GEORGES AUBERT – Em 1951, chega à cidade essa empresa francesa disposta a produzir espumantes de qualidade pelo método Charmat. Em poucos anos, e tendo no comando Gilbert Troier, os espumantes Georges Aubert passaram a dividir a liderança de mercado com Peterlongo e a contribuir também para a fama da cidade.
DE GRÉVILLE – Em 1973, chega à Garibaldi a famosa Martini e Rossi, que na época tinha uma excelente rede de distribuição, através da qual transformou o vinho Château Duvalier no mais vendido e até hoje não superado como marca individualmente. Em 1974 vendia 1.200.000 caixas de seis unidades. O presidente da empresa na época, o saudoso Francesco Reti, um homem visionário e conhecedor do mercado brasileiro como poucos, decidiu fazer instalações para produzir espumantes. Eu tive o privilégio de ser escolhido em Mendoza, em fins de 1972, para assumir o controle dos engarrafamentos do vinho em Caxias, e das obras de construção da cantina em Garibaldi. Atuou como consultor o Sr. Silvain De Sournac, enólogo da vinícola Cazanove de Champagne. O champagne De Gréville, apesar de ser elaborado pelo método Charmat, seguia a técnica de champagne e lançou o estilo de espumantes mais maturados. De imediato, pela qualidade e pela distribuição, De Gréville ganhou destaque e mercado dentro do segmento de espumantes premium.

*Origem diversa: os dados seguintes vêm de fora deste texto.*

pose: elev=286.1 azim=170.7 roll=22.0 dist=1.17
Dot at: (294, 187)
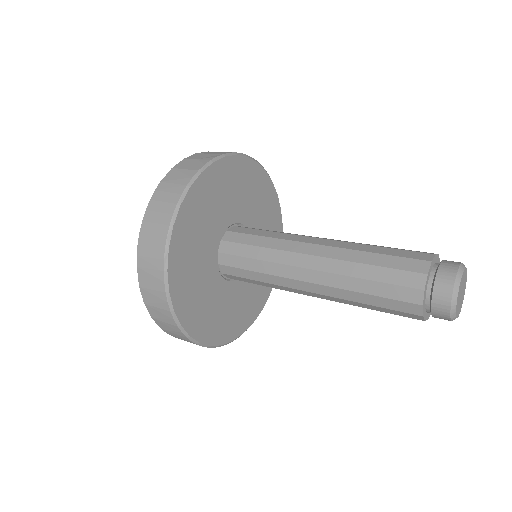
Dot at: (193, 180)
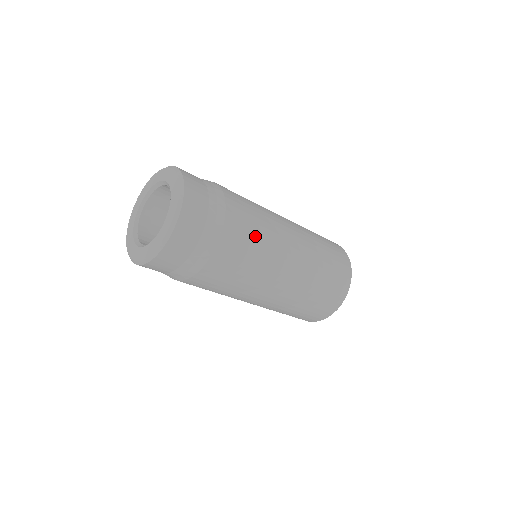
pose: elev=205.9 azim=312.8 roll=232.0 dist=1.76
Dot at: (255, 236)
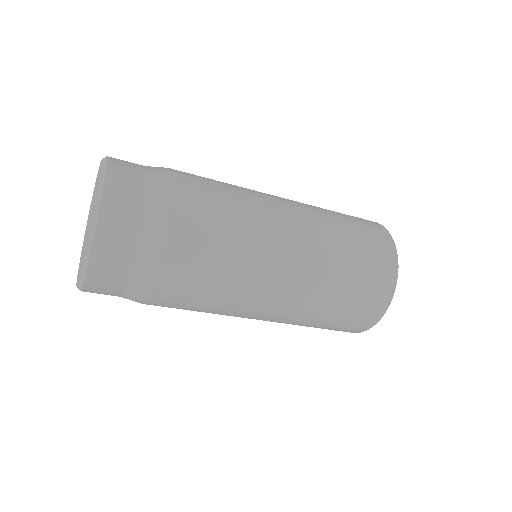
Dot at: (222, 247)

CHANDON – Em 1976 chega também a Garibaldi, a empresa PROVIFIN, Produtora de Vinhos Finos, formada pela associação entre a Cinzano, que aportou sua rede de distribuição, a Monteiro Aranha, que aportou recursos, e a Chandon francesa, que aportou o nome e os recursos técnicos. O diretor técnico da Chandon da França, Philippe Culon, trouxe do Chile o enólogo Mario Geisse, que comandou a vinícola durante anos, e veio para reforçar a oferta de espumantes de qualidade. Mario posteriormente sairia da Chandon para criar sua própria produtora e também contribuiria substancialmente para consolidar a imagem do Rio Grande do Sul como produtor de espumantes de qualidade. O grande mérito da Chandon, além de ter contribuído para a imagem dos espumantes brasileiros junto ao mercado consumidor, foi ter substituído o nome champagne por espumante. A denominação espumante oferecia resistência das cantinas porque era associado a sidras e bebidas de menor qualidade. Com a chancela da Chandon o mercado aceitou a denominação e os produtores o adotaram definitivamente. Brasil começava, finalmente, a respeitar as denominações de origem que não lhe pertenciam. Foi um grande passo.
ANGELO SALTON – Assim como as empresas internacionais contribuíram com recursos investidos em mídia, distribuição a nível nacional e com modernas tecnologias de produção, Angelo Salton contribuiu, com seu entusiasmo e esforço, com a expansão a oferta do mercado de espumantes brasileiros. A vinícola Salton produzia, na época, vinhos finos nos quais concentrava seus esforços. Angelo muda o foco para a produção e comercialização de espumantes e assume pessoalmente o desafio de crescer substancialmente neste segmento. Assim como Francesco Reti, da Martini, em 1973, foi um visionário e o tempo demonstrou o quanto ambos estavam corretos. Angelo iniciou seu incansável trabalho no Estado de São Paulo, onde morava, e teve tanto êxito que a marca Salton se transformou em líder de mercado. Esta liderança não foi casual nem passageira. Até hoje, Salton lidera a comercialização de espumantes e possui uma das mais modernas instalações de produção da bebida pelo método Charmat.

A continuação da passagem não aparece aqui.